_Extrahierter Text_.

Ungehindert Kind-Fachtagung 2.-3.Mai 2008
Die Un-Kinderrechtskonvention stellt in ihrem Artikel 1 lapidar fest. “Im Sinne dieses Übereinkommens ist ein Kind jeder Mensch, der das achtzehnte Lebensjahr noch nicht vollendet hat,…” Im Artikel 2 heißt es: “Die Vertragsstaaten achten die in diesem Übereinkommen festgelegten Rechte und gewährleisten sie jedem ihrer Hoheitsgewalt unterstehenden Kind ohne jede Diskriminierung…”, z. B. wegen einer Behinderung. Zu diesen Rechten gehören Leben, Überleben, Entwicklung (Artikel 6), eine eigene Identität (Artikel 8), Gesundheitsfürsorge (Artikel 24), Bildung und Erziehung (Artikel 28/29), Ruhe, Frieden, aktive Erholung, Teilnahme am kulturellen und künstlerischen Leben (Artikel 31). Kinder mit Behinderungen haben Anrecht auf besondere Unterstützung zur “möglichst vollständigen sozialen Integration und individuellen Entfaltung” (Artikel 23).
Wie sieht es bei uns mit der Umsetzung dieser Rechte für Kinder mit Behinderungen aus?
Immer wieder machen Eltern die Erfahrung, dass ihre Kinder mit Behinderungen an den normalen Orten einer Kindheit nicht selbstverständlich erwartet werden. So entsteht immer wieder neu Entfremdung zwischen Menschen mit und ohne Behinderung. Das Kind als Subjekt – wie es die UN-Kinderrechtskonvention im grundlegenden Artikel 3 fordert – bleibt auf der Strecke.
Die Tagung wendet sich an Familien mit Kindern mit Behinderung, Verantwortliche aus Politik und Verwaltung, Mitarbeiterinnen und Mitarbeiter von Kinder- und Jugendhilfe, Behindertenhilfe und Vereinen, Lehrerinnen und Lehrer – eben an alle, die Kinder mit Behinderungen in die Mitte der Gesellschaft holen können. Gemeinsames Thema ist, wie die Spirale der Ausgrenzung überwunden werden kann.

_Aufgaben_.
1: Nennen Sie alle Gruppen, an die sich die Tagung laut dem Tagungstext ausdrücklich wendet.
2: Wann findet die Fachtagung laut Tagungstext statt?
3: Ändern Sie im Tagungstext den Abschnitt, der mit „Wie sieht es“ beginnt und mit „auf der Strecke.“ endet, indem Sie „Entfremdung“ durch „Distanz“ ersetzen.

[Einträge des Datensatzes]
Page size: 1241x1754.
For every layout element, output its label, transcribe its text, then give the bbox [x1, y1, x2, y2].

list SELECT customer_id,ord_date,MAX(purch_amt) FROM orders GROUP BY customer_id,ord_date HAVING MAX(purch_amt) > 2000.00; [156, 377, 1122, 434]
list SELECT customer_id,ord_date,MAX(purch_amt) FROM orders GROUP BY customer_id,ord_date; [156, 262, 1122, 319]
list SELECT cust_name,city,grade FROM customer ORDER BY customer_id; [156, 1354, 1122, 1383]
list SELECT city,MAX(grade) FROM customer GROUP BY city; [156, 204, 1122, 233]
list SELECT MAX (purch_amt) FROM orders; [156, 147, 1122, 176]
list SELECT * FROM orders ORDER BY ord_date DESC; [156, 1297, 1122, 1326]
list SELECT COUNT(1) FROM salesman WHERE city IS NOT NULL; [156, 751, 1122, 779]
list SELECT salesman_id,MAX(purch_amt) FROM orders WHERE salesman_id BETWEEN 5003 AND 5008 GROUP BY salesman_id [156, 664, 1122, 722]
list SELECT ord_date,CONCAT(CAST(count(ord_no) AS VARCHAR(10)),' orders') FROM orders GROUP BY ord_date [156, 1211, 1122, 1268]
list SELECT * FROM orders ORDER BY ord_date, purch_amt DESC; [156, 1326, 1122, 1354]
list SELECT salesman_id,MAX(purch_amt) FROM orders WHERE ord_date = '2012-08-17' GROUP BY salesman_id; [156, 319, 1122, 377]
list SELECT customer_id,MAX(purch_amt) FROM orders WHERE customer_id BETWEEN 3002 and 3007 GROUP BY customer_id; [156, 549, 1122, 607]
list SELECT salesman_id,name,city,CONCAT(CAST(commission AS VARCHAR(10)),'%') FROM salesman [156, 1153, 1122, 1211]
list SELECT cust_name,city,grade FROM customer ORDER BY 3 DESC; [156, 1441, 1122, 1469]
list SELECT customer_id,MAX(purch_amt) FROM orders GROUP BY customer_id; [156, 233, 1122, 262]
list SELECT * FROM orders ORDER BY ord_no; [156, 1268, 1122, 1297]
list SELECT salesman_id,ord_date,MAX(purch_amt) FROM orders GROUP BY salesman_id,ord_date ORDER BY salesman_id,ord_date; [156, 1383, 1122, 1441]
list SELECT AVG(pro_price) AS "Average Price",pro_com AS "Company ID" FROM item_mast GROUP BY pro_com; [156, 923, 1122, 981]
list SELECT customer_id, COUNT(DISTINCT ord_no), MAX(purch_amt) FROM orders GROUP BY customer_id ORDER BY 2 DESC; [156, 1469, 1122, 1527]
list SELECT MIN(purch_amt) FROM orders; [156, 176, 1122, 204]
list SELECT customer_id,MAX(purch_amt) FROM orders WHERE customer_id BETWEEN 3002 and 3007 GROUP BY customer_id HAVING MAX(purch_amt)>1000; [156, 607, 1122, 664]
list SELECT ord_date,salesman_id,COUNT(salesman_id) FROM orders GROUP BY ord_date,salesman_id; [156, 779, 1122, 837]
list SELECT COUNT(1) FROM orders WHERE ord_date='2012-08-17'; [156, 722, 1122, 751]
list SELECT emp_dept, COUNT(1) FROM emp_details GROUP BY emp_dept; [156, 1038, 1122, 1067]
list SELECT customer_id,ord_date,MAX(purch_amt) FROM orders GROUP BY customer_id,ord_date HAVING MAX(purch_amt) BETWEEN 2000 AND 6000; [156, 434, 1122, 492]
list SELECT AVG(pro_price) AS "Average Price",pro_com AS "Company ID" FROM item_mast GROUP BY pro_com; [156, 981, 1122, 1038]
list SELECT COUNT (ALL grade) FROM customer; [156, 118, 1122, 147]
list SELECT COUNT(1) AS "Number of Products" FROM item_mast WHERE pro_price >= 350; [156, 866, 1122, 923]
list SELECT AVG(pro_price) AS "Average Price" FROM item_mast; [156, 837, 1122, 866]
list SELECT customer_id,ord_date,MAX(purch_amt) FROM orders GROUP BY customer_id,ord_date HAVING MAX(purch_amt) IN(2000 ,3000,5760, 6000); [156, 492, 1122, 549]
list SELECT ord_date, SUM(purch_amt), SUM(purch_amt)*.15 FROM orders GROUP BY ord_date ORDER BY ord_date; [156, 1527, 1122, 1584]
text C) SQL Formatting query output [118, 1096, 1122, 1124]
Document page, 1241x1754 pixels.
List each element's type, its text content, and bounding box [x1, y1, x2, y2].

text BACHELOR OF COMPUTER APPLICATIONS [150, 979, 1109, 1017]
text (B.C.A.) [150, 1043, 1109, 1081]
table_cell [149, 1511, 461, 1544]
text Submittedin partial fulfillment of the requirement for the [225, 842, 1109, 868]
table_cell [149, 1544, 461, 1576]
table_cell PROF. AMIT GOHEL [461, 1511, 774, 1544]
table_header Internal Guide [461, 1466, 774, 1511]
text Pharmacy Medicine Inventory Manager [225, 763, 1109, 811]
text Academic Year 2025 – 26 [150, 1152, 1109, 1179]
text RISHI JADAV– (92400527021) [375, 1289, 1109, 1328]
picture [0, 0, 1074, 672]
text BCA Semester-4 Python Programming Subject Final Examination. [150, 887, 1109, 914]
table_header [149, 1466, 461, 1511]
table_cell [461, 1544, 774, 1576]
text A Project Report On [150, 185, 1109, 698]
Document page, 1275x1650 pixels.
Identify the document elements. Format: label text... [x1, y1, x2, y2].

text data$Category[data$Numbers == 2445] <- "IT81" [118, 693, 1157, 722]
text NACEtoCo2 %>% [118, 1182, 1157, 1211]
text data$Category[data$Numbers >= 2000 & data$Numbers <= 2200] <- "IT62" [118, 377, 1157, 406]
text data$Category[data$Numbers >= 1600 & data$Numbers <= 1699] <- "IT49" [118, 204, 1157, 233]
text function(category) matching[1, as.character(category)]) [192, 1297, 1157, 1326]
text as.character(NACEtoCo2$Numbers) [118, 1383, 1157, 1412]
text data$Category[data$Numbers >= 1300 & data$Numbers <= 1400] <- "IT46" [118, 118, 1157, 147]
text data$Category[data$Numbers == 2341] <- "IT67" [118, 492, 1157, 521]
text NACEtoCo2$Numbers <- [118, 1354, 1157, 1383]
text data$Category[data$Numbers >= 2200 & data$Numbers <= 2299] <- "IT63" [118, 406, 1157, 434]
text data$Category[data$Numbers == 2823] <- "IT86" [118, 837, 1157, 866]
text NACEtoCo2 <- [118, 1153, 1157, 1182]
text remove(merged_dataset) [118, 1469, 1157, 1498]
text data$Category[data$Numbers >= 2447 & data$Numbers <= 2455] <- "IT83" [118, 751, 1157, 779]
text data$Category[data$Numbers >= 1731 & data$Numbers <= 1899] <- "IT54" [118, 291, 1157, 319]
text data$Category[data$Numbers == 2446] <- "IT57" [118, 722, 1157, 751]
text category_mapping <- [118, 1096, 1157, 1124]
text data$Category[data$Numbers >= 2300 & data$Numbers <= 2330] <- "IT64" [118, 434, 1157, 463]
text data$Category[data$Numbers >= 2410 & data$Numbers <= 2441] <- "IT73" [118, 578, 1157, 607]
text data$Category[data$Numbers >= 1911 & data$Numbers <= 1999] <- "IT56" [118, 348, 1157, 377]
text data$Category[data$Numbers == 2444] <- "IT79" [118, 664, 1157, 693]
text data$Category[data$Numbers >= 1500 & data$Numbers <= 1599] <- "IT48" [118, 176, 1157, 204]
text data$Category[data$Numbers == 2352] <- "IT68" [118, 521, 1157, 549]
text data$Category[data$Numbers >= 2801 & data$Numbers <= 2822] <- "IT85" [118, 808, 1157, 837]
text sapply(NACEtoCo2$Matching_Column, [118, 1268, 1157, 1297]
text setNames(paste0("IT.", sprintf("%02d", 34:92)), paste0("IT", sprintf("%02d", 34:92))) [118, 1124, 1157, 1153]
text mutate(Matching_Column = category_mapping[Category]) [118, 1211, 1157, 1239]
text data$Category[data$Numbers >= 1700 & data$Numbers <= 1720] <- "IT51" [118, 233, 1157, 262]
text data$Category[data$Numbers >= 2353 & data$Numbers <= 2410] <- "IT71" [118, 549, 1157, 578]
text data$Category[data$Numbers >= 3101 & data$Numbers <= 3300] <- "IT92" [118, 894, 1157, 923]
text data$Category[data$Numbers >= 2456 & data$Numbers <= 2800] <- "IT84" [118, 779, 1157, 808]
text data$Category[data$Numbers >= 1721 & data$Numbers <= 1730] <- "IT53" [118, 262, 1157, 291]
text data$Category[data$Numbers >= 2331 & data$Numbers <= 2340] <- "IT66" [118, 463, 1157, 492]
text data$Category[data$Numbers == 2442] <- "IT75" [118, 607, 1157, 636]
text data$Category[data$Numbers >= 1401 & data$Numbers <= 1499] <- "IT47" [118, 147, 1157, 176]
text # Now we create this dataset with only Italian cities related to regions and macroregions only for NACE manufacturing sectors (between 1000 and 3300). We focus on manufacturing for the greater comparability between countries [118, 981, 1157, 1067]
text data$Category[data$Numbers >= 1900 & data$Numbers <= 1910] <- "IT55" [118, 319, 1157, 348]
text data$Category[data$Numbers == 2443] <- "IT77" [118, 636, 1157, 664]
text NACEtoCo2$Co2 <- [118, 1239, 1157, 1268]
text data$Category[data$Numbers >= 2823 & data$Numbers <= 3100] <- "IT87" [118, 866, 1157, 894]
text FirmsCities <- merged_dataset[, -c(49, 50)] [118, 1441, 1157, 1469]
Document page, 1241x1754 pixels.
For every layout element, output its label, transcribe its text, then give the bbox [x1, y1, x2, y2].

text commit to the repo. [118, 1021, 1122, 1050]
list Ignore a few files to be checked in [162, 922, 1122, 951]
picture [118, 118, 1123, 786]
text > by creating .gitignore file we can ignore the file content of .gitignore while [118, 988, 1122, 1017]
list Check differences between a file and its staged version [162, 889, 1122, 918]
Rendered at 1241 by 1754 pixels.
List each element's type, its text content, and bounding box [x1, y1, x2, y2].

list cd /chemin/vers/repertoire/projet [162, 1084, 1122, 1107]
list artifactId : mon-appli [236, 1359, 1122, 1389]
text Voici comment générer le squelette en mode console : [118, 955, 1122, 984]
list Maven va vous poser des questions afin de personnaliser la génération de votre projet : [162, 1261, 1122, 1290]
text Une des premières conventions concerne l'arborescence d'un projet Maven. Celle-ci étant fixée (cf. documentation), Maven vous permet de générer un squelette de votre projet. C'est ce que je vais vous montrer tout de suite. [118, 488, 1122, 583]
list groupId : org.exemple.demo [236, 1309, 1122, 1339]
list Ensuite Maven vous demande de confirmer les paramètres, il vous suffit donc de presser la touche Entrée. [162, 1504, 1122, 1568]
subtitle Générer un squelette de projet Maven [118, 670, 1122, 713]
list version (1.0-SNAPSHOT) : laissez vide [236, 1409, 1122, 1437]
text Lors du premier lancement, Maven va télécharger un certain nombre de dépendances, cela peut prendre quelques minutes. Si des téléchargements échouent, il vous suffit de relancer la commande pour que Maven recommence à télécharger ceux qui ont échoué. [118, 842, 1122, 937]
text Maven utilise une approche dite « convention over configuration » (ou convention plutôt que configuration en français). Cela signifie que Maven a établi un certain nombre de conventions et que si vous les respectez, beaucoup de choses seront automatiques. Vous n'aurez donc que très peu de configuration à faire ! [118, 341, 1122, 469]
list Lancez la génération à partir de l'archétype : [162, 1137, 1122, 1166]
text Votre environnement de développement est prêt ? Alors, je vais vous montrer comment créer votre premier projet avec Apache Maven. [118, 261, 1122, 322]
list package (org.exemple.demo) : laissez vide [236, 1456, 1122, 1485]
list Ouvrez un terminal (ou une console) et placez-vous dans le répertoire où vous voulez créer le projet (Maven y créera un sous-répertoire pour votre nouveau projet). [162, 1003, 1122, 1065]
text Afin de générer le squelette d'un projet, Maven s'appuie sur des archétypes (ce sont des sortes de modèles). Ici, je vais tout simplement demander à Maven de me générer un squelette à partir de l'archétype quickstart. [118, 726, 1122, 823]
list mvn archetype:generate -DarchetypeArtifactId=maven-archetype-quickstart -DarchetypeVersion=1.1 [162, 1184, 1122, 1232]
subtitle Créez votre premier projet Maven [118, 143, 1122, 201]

_Lösungen_.
1:
- Familien mit Kindern mit Behinderung
- Verantwortliche aus Politik und Verwaltung
- Mitarbeiterinnen und Mitarbeiter von Kinder- und Jugendhilfe, Behindertenhilfe und Vereinen
- Lehrerinnen und Lehrer

2: Am 2. und 3. Mai 2008.

3:
Wie sieht es bei uns mit der Umsetzung dieser Rechte für Kinder mit Behinderungen aus?
Immer wieder machen Eltern die Erfahrung, dass ihre Kinder mit Behinderungen an den normalen Orten einer Kindheit nicht selbstverständlich erwartet werden. So entsteht immer wieder neu Distanz zwischen Menschen mit und ohne Behinderung. Das Kind als Subjekt – wie es die UN-Kinderrechtskonvention im grundlegenden Artikel 3 fordert – bleibt auf der Strecke.